The long and amazingly drawn out case of former Summerfield Town Councilmember Todd Rotruck – who was ousted from that seat after a successful challenge to his residency in Summerfield – is now, after nearly two years, a thing of the past.

On Monday, Oct. 7, Rotruck informed the Rhino Times that he would not appeal – or legally challenge in other ways – a NC Court of Appeals decision that kept him out of the Town Council seat he was elected to in late 2017.

Rotruck said he never really considered taking the case to the NC Supreme Court though he did explore some other more obscure legal options that would have cost less.

“I’ve already spent a stupid amount of money on this,” he said, adding that a legal appeal of his case to the NC Supreme Court would have been even more costly than his past legal battles.

In early August, a three-judge panel of the NC Court of Appeals heard arguments from Guilford County Attorney Mark Payne and from Marsh Prause, an attorney with the Winston-Salem firm of Allman Spry Davis Leggett & Crumpler, which has been representing Rotruck.

In early September, the court upheld a lower court decision that was keeping Rotruck out of the seat.

Rotruck was removed from the Summerfield Town Council in April 2018 after a Summerfield woman filed the residency challenge against him and the Guilford County Board of Elections agreed with her. The elections board ruled that Rotruck wasn’t a resident of Summerfield and that decision set off a long legal battle in the court system.

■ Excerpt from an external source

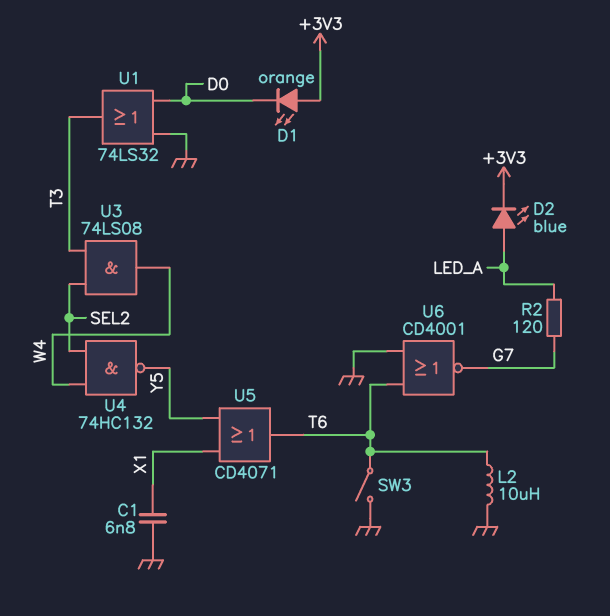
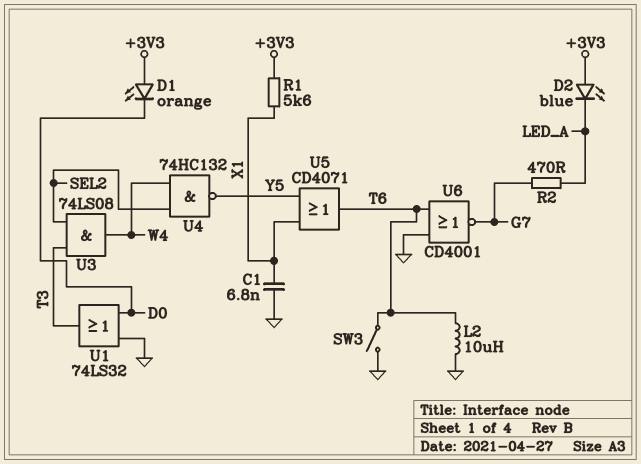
D2: LED blue (A LED_A, K +3V3) -> LED blue (A +3V3, K LED_A)
R1: none -> 5.6k (+3V3, X1)
R2: 120 (G7, LED_A) -> 470 (G7, LED_A)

Rotruck said this week that he’s still not at peace with the decision, but his options were limited. He said judges do not like to overrule other judges when it comes to election law and that has hurt him in multiple court cases.

“They gave a very weak argument,” he said of the three-judge panel that determined his fate last month. He said that the decision by the state’s appellate court all seemed to rest on one address that was mistakenly put on one document. He said that one “typo” weighed big in the judges’ minds.

According to Payne, Rotruck had until Tuesday, Oct. 8 to file an appeal of that NC Court of Appeals decision.